# Other plants!!!



## biothanasis (May 20, 2009)

I always loved colours and patterns on the leaves of Calathea, so I desided to purchase one!! I am thinking of making a small collection of coloured leaved plants (Calathea, Begonia, Caladium etc)!! So this is my first 

Also I have a Hypeastrum hybrid that I cannot recall the colour of (pale orange or pink), but soon we will find out!!! I bought it in bloom 2-3 years ago and it produced only leaves..!!It is really a surprise that it blooms now!!! And I really do not know how to treat my Hyps!!! lol


----------



## Paph_LdyMacBeth (May 20, 2009)

Nice! 
I grow them frequently. Usually, lack of flowering is either they are planted in too big a pot, or lack of sunlight during the growing phase. I've been told to allow for a max of two fingers space surrounding the bulb in the pot. Sunlight should be as bright as possible, southern exposure is awesome (but too strong if the leaves start turning red). 
Also, I sometimes find my plants reluctant to go dormant (especially in time for Christmas etc, but I rebloom mine easily at different times throughout the year) In the event they are not cooperating I stick them in a dark corner that is slightly cooler than the rest of the house (ie a basement/cellar), restrict water. Wait 6-8 weeks should be adequate. 

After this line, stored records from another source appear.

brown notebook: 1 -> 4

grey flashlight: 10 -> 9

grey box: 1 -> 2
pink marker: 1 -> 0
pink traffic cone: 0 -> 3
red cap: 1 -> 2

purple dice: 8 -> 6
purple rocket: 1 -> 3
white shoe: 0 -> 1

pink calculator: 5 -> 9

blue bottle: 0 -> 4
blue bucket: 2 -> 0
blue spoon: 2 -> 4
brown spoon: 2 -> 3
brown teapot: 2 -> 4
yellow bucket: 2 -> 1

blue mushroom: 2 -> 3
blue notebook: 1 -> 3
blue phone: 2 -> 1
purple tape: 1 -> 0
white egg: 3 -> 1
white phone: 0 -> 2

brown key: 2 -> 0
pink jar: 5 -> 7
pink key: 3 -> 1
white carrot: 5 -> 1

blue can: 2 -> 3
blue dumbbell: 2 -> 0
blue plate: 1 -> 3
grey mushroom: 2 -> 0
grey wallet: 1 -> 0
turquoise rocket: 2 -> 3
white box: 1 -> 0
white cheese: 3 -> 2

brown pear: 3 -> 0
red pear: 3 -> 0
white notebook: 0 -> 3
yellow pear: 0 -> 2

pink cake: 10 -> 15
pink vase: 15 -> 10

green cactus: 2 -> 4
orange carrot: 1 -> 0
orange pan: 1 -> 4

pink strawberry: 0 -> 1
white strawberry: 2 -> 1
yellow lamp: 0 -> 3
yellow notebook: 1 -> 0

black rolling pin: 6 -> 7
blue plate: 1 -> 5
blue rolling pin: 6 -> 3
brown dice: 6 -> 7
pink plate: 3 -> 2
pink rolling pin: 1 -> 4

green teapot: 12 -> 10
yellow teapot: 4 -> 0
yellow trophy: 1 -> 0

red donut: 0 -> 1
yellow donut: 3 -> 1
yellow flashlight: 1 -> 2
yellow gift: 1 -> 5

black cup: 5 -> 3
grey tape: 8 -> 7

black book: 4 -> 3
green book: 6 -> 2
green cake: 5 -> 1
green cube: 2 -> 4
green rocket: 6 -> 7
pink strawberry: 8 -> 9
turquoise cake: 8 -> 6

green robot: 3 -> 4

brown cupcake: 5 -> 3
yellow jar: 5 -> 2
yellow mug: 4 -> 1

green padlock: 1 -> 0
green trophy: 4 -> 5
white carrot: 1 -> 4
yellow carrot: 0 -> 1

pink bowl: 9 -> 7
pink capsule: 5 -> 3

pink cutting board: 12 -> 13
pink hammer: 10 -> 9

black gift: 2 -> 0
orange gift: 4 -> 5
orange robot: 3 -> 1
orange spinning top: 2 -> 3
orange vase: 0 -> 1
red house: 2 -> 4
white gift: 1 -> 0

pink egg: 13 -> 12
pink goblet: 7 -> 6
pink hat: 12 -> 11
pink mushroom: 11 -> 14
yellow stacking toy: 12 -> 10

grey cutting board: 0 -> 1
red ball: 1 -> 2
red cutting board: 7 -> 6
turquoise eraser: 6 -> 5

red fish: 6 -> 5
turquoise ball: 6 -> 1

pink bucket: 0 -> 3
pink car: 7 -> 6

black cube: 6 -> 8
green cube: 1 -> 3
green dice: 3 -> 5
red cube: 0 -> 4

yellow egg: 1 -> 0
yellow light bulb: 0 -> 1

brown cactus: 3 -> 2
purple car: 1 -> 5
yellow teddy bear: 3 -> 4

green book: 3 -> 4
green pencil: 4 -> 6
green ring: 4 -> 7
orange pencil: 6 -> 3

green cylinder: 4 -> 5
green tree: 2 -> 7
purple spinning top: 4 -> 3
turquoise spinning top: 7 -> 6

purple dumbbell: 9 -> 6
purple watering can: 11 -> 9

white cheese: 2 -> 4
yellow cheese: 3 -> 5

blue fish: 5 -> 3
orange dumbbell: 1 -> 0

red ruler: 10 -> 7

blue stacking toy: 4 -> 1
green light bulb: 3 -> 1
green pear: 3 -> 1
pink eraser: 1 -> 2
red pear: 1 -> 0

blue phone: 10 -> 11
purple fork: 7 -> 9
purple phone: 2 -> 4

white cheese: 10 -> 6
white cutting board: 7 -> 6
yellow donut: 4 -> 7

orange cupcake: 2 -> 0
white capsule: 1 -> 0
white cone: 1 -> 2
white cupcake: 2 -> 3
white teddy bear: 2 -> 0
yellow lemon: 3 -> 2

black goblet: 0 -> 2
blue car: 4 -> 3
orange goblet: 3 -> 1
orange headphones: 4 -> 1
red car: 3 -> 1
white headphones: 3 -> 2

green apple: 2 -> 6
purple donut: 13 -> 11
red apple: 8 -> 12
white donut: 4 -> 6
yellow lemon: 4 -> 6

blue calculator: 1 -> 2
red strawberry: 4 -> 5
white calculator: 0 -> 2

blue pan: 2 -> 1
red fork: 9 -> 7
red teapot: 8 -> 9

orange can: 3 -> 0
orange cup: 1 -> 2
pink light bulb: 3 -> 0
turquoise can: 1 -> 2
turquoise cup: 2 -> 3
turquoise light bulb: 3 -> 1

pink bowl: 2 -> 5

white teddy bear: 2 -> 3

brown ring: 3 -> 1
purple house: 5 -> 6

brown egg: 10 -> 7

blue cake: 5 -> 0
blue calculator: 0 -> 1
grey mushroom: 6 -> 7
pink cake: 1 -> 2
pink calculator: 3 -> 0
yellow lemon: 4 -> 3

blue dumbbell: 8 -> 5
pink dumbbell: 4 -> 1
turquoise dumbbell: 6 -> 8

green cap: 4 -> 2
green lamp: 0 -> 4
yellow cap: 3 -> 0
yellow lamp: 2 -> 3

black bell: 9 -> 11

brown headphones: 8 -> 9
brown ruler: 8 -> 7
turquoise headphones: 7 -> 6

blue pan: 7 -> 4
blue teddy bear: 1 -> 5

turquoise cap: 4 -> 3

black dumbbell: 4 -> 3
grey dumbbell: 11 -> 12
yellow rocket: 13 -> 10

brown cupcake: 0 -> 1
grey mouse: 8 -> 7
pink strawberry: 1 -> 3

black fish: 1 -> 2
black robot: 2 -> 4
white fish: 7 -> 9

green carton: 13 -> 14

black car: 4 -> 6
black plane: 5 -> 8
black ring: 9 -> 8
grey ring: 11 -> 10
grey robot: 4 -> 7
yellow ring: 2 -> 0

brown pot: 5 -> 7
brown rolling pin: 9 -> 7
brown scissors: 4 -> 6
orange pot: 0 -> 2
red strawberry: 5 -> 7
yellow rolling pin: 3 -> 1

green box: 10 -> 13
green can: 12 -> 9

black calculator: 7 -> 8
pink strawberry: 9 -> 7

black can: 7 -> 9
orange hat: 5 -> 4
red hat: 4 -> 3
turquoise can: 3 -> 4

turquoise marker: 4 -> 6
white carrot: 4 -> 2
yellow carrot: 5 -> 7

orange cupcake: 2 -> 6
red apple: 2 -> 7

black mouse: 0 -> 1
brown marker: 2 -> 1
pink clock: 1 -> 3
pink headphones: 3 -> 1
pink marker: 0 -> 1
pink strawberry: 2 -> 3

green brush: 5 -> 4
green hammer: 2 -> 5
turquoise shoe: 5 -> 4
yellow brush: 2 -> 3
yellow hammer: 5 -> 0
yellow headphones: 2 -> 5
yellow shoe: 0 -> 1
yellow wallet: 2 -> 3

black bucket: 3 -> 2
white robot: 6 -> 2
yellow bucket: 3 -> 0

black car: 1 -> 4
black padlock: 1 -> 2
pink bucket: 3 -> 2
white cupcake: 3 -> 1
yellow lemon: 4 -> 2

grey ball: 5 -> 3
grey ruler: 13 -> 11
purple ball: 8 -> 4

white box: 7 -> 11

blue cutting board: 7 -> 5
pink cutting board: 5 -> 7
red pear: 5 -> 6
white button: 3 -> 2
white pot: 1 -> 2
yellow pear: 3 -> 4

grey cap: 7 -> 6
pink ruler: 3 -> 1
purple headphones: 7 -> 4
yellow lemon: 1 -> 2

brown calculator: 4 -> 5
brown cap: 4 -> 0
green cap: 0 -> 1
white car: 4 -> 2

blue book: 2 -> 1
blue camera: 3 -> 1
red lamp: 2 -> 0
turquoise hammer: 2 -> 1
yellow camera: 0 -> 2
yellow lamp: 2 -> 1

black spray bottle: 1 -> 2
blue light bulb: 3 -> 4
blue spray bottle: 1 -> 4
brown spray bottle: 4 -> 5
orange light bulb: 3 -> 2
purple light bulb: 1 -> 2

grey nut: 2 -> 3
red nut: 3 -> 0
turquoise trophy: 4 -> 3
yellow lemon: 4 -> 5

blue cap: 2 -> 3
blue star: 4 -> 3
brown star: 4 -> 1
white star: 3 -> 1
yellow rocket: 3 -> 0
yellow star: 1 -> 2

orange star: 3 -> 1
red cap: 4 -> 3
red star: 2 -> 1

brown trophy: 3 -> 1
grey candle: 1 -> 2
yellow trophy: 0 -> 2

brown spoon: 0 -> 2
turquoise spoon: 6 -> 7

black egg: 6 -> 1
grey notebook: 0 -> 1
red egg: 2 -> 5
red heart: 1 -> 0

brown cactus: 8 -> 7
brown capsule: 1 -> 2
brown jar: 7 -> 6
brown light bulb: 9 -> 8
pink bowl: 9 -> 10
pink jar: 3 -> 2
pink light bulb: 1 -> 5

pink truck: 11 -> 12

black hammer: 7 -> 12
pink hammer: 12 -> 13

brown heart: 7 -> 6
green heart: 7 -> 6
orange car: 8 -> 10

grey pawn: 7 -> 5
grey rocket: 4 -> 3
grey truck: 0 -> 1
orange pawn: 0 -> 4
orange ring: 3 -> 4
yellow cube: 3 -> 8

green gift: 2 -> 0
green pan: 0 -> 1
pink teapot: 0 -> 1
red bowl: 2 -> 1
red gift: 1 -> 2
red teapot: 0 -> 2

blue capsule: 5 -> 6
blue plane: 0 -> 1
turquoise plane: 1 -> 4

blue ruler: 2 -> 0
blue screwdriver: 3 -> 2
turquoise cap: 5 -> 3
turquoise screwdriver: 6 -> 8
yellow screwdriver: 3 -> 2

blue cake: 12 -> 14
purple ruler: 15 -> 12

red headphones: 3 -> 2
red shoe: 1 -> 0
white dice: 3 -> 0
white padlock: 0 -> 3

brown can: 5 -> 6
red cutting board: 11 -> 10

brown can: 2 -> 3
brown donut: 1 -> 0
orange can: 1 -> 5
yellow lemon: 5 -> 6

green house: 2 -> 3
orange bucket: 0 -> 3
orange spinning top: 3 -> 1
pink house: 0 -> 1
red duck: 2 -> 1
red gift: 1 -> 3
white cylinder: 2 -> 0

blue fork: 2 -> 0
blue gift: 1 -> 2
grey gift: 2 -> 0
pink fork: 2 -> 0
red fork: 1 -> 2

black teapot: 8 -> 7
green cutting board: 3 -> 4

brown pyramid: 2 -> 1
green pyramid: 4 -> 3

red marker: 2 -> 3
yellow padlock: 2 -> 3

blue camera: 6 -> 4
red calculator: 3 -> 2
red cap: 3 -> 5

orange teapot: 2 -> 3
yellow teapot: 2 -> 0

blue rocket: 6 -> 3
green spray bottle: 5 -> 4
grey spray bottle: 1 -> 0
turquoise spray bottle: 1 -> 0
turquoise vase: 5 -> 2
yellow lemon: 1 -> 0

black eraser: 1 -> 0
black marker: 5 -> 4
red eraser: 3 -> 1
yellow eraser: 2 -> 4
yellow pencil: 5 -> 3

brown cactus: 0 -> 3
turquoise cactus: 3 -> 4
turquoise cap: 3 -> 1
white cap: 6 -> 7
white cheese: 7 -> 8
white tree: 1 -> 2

This is my experience, but they are pretty tollerant plants so I am sure there are other techniques I am sure. 

Hope this helps & I am looking forward to seeing the bloom!


----------



## biothanasis (May 21, 2009)

TY very much for the tips!!! I changed the space I have my plants and moved it to a sunier place... 

These are another two plants that start to bloom now!!! A red Hibiscus and a Lonicera (flowers are from the same plant)!


----------



## NYEric (May 21, 2009)

THanx for sharing.


----------



## Yoyo_Jo (May 21, 2009)

Great looking plants - don't forget to show us your hippeastrum when it blooms!


----------



## biothanasis (May 22, 2009)

The Hibiscus flowered first so here it is!!! Two flowers opened so far!!! The colour is between those two on the pics!!! There is also a darker circle at the base ot the anthers!! diameter of the flower is approx 16,5 cm!!


----------



## John M (May 22, 2009)

The hibiscus is beautiful! Did you know that you can pick the buds the day before they are due to open and they will still open the next day? Just snap off the bud with it's stem, right where it attaches to the main plant stem, at the leaf axis. They don't even need any water.....just lay the bud down anywhere; or, pin it to a curtain; or use one of those little flower clips so popular these days (they come in the shape of daisies, or dragonflies, etc.) and clip the bud onto another plant or whatever you like. Even without water, the flowers open the next day and are just as beautiful as when they are left on the plant. I have a lot of hibiscus in my greenhouse and I've got a friend who comes to help every Friday. When she goes home, I give her all the hibiscus buds that are ready to pop the next day. So, every Saturday, she has a bunch of freshly opened hibiscus flowers to enjoy. Many of them last through to Sunday evening as well. You can tell when they are going to open the next day, when you see the fat buds have elongated and formed a tube shape with a little opening at the end.....just like the bud on the top right of your photo.


----------



## biothanasis (May 23, 2009)

WOW!!! I did not knew that!!!! Thank you John... I think I might try it!!!


----------



## John M (May 23, 2009)

You're welcome. It's pretty cool.....and convenient!:clap:


----------



## biothanasis (Jun 2, 2009)

Hello,

This is how the buds of hypeastrum looked like the past weekend and this is how they are now...!!!! The colour is not exactly it, more pastel like in real life! Might take a couple of photos tomorrow, cause there is no good light now! There is also a lilium (might be a bit darker in true colour)!! It did not grow normaly though!! It looks more like a Crocus...lol


----------